Advocates and Nebraska lawmakers are defending a reporter after Gov. Jim Pillen said her story about environmental concerns at his farms wasn’t worth discussing because the reporter was from “communist China.”
The Asian American Journalists Association, the chair of the Congressional Asian Pacific American Caucus and some state lawmakers have condemned Pillen and demanded that he apologize to Flatwater Free Press reporter Yanqi Xu.
The comments, which received a flood of publicity this week when the online media organization’s executive director wrote a scathing column, is just the latest in the nation in which an elected official has personally attacked a reporter. The scrutiny the story is getting also comes amid a wave of pandemic-driven anti-Asian racism and new laws restricting foreign ownership of farmland.
Pillen’s staff has not responded to emails or phone messages seeking comment, although he likely will be asked about it Friday during a news conference to discuss the hiring of people with intellectual disabilities. News about his remark has spread widely published through the U.S. and even in Chinese news outlets.
It all started last month when the Free Press published Xu’s story revealing that 16 of Pillen’s farms recorded nitrate levels at least five times higher than what is considered safe to drink. His children now operate the business called Pillen Family Farms, which the Free Press reported consisted largely of hog barns.
A company official told the Free Press in a statement that the company worked closely with state regulators and was dedicated to ensuring “groundwater is protected.”
“No. 1, I didn’t read it. And I won’t,” Pillen, a Republican, responded days later when asked about it on a radio show. “No. 2, all you got to do is look at the author. The author is from communist China. What more do you need to know?”
Xu recalled in an interview Thursday that she was “shocked and saddened” when an editor pulled her aside to tell her what the governor said. But before writing more, the paper wanted to check about any potential repercussions for Xu.
She grew up in China but has lived in the U.S. since 2017. After graduating from the University of Missouri, she went to work two years ago at the Flatwater Free Press, an independent, nonprofit news organization based in Omaha.
The column that ultimately was published had her blessing.
“In difficult times.
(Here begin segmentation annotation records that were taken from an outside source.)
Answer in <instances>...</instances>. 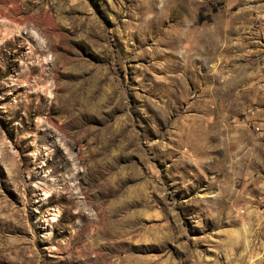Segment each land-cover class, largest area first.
<instances>
[{"label": "rangeland", "instance_id": "1", "mask_svg": "<svg viewBox=\"0 0 264 264\" xmlns=\"http://www.w3.org/2000/svg\"><path fill=\"white\" fill-rule=\"evenodd\" d=\"M0 264H264V0H0Z\"/></svg>", "mask_w": 264, "mask_h": 264}]
</instances>
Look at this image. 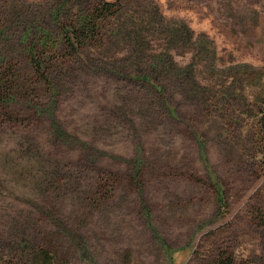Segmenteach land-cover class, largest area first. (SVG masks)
Wrapping results in <instances>:
<instances>
[{
	"label": "rangeland",
	"instance_id": "1",
	"mask_svg": "<svg viewBox=\"0 0 264 264\" xmlns=\"http://www.w3.org/2000/svg\"><path fill=\"white\" fill-rule=\"evenodd\" d=\"M0 69V264H264V0H0Z\"/></svg>",
	"mask_w": 264,
	"mask_h": 264
},
{
	"label": "trees",
	"instance_id": "2",
	"mask_svg": "<svg viewBox=\"0 0 264 264\" xmlns=\"http://www.w3.org/2000/svg\"><path fill=\"white\" fill-rule=\"evenodd\" d=\"M113 7L110 3H103L98 8L94 9L90 16H87L83 19L80 27H71L67 29L66 31V39L65 44L67 46V49L72 50L73 52H77L78 48L83 45V43H90L94 41L97 37L95 22L99 19H101V16L104 14H108ZM75 28V29H72ZM28 40L30 41L29 49H30V56L32 65L34 67L35 73L37 75L43 76V82L47 85V87L51 88V82L49 78H47L46 75V63L47 61L42 58V53L39 51V47L37 44H40L41 46L45 45V42L47 40V34H43L41 32L40 34V40L38 39L37 44L35 42H32V35L31 33H28L27 35ZM10 76L8 73L1 71L0 69V104L8 105L15 102V96H13L12 91L15 89V85H13L12 78H9ZM23 98L16 96L17 98L21 99V102L24 104H27L30 106L32 104V101L30 100V97L27 96V89H23ZM19 99H16V103L19 102ZM54 104H52L48 110V112L51 114L53 113ZM39 112L43 110L42 108H38ZM56 134L60 135L61 131L58 126L56 127ZM217 199L218 203L220 205V212H223V210L227 207L226 203L223 202L224 200V190L218 189L217 190ZM147 217H149V214H147ZM32 262L34 264H54V257L52 253L48 251H37L32 254ZM223 264H231V262L223 263Z\"/></svg>",
	"mask_w": 264,
	"mask_h": 264
}]
</instances>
I just felt that we shouldn’t stay silent,” she said. “And then, of course, I was thinking about the community behind me and, you know, who also might have felt really hurt because of the governor’s comment.”
Tweets flooded in, offering her support as the column began to circulate, and she said she was “deeply, deeply moved.”
Among those tweeting was Omaha Sen. Megan Hunt, a left-leaning lawmaker who fled the Democratic Party mid-session to register as an independent, who called that the governor’s remark “Racist and disgusting.” Omaha Sen. Machaela Cavanaugh retweeted the rebuke and chastised the governor in a phone interview.
“The discriminatory implications behind the statement, taking that and setting it aside for a moment, this is part of a broader pattern of behavior of conduct and language used by the governor,” said Cavanaugh, who led a filibuster this year in an attempt to derail a proposed ban on gender-affirming care for minors.
She noted in an interview that during the signing ceremony for the new law, the governor suggested that children and their parents who seek gender-affirming treatment are being “duped,” and called it “absolutely Lucifer at its finest.”
Asian Americans have increasingly been the target of racially motivated harassment and assaults in recent years, particularly since the coronavirus pandemic began, with many worrying that anti-Asian rhetoric linked to fraught relations between the U.S. and China could lead to more violence.
With the pandemic raging, CNN reporter Natasha Chen went on the air to describe how a Florida beachgoer told her to get out of the country and that she was responsible because of her ethnicity.
U.S. reporters also have been singled out. In 2020, Weijia Jiang of CBS News asked President Donald Trump a question about the pandemic. Trump said that “maybe that’s a question you should ask China. Don’t ask me. Ask China that question.”
Jiang — who was born in Xiamen, China, and emigrated with her family to West Virginia when she was 2 — wondered why the president directed that remark to her. Trump said he would say it to “anyone who asks a nasty question.”
Meanwhile, governors have been raising concerns about foreign land ownership. Prior to this year, 14 states had laws prohibiting or restricting foreign ownership and investments in private farmland. But that ballooned to 24 states this year as lawmakers in nearly three-quarters of states considered legislation on the topic, according to The National Agriculture Law Center at the University of Arkansas.
Naomi Tacuyan Underwood, executive director of the Asian American Journalists Association, described what happened to Xu in an interview as another example of how “people always resort to the perpetual foreigner trope and question our loyalties.”
She said journalists aren’t the only ones subjected to this, recalling that earlier this year a GOP lawmaker questioned the loyalty of U.S. Rep. Judy Chu based on her Chinese heritage.
Chu, a Democrat from California who chairs the Congressional Asian Pacific American Caucus, was among those who joined the clamor for an apology from Pillen, condemning his remarks as a “baseless xenophobic attack.”
This story has been updated to correct the name of Pillen Family Farms.